AI_Tools exposes each AI tool as a UID128, keyed by the tool's display name. Pass them to RunToolAsync.

var result = await RunToolAsync<string>(
    AI_Tools.SearchKnowledgeBase,
    functionName: "search",
    argumentsJson: $"{{\"query\":\"laptop overheating\",\"top_k\":5}}");

Agents — agents

Agents exposes each agent as an AgentUID, keyed by the agent's name. It also generates two helpers to convert between the AgentUID and the kebab-case id that LLMs use:

string   id  = Agents.GetAgentId(Agents.SupportTriage);   // "support-triage"
AgentUID uid = Agents.GetAgentUID("support-triage");       // round-trips back

PromptTemplates — prompt templates

PromptTemplates exposes each prompt template as a PromptTemplateUID, keyed by name — pass it wherever a prompt template is expected instead of copying its UID.

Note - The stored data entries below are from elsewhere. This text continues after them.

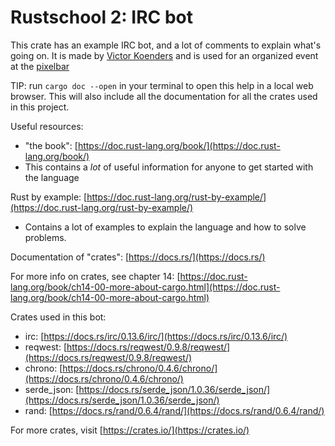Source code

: # Rustschool 2: IRC bot

This crate has an example IRC bot, and a lot of comments to explain what's going on. It is made by [Victor Koenders](https://twitter.com/victorkoenders) and is used for an organized event at the [pixelbar](https://www.pixelbar.nl)

TIP: run `cargo doc --open` in your terminal to open this help in a local web browser. This will also include all the documentation for all the crates used in this project.
 
Useful resources:
- "the book": [https://doc.rust-lang.org/book/](https://doc.rust-lang.org/book/)
- This contains a _lot_ of useful information for anyone to get started with the language

Rust by example: [https://doc.rust-lang.org/rust-by-example/](https://doc.rust-lang.org/rust-by-example/)
- Contains a lot of examples to explain the language and how to solve problems.

Documentation of "crates": [https://docs.rs/](https://docs.rs/)

For more info on crates, see chapter 14: [https://doc.rust-lang.org/book/ch14-00-more-about-cargo.html](https://doc.rust-lang.org/book/ch14-00-more-about-cargo.html)

Crates used in this bot:
- irc: [https://docs.rs/irc/0.13.6/irc/](https://docs.rs/irc/0.13.6/irc/)
- reqwest: [https://docs.rs/reqwest/0.9.8/reqwest/](https://docs.rs/reqwest/0.9.8/reqwest/)
- chrono: [https://docs.rs/chrono/0.4.6/chrono/](https://docs.rs/chrono/0.4.6/chrono/)
- serde_json: [https://docs.rs/serde_json/1.0.36/serde_json/](https://docs.rs/serde_json/1.0.36/serde_json/)
- rand: [https://docs.rs/rand/0.6.4/rand/](https://docs.rs/rand/0.6.4/rand/)

For more crates, visit [https://crates.io/](https://crates.io/)

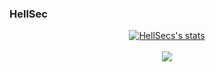 ### HellSec
<center>
<a href="https://github.com/helIsec">
  <img align="center" src="https://github-readme-stats.vercel.app/api?username=helIsec&show_icons=true&include_all_commits=true&show_icons=true&title_color=fff&icon_color=79ff97&text_color=9f9f9f&bg_color=151515" alt="HellSecs's stats" />
</a>
<br><br>
<a href="https://github.com/helIsec?tab=repositories">
  <img align="center" src="https://github-readme-stats.vercel.app/api/top-langs/?username=Hell-Sec&layout=compact&show_icons=true&title_color=fff&icon_color=79ff97&text_color=9f9f9f&bg_color=151515" />
</a>
<br>
<br>
</center>
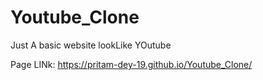 # Youtube_Clone

Just A basic website lookLike YOutube 

Page LINk:
 https://pritam-dey-19.github.io/Youtube_Clone/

var template = PromptTemplates.SummarizeCase;

Indexes — index UIDs

Indexes groups your indexes by node type, with one IndexUID member per index named {IndexType}_{FieldName} (file-content indexes are named FileContentTextIndex). Use them to target a specific index for similarity search instead of looking it up at runtime.

// Nearest products to a given product, restricted to a named vector index
return Q().StartAt(N.Product.Type, "SKU-1234")
          .Similar(indexUID: Indexes.Product.SentenceEmbeddings_Name, count: 10)
          .EmitWithScores();

IntelliSense in the code editor lists the exact member names available for your schema. For the full similarity API, see Similarity Search with IQuery.

Why use them

  1. Compile-time safety — typos and references to renamed or deleted definitions are caught when the code compiles, not at runtime.
  2. Refactoring support — renaming a field or endpoint either updates the helper or breaks the code, prompting a fix.
  3. Autocomplete — IntelliSense lists every node type, field, endpoint, tool, agent, and index in your workspace.
  4. Correct UIDsEndpointUID, AgentUID, PromptTemplateUID, and IndexUID are filled in from the live graph, so you never paste a stale or malformed UID.

Where these helpers are available

CodeManager injects the same helper set into every server-side code scope. See the scope reference for the objects and methods available alongside the helpers in each context:

Scheduled tasks, data connectors, and custom-code indexes receive the same helpers.

Opting out

Injection is automatic. If you need the raw, un-augmented code — for example when pasting a snippet that already defines a conflicting N or Endpoints symbol — add the marker //#SKIP-INJECT anywhere in your code and CodeManager will compile it verbatim, without prepending the helpers.

"Related"

For the full set of objects and methods available in your code, see Endpoint Execution Scopes. To share helper methods and types across endpoints, see Importing Endpoint Code.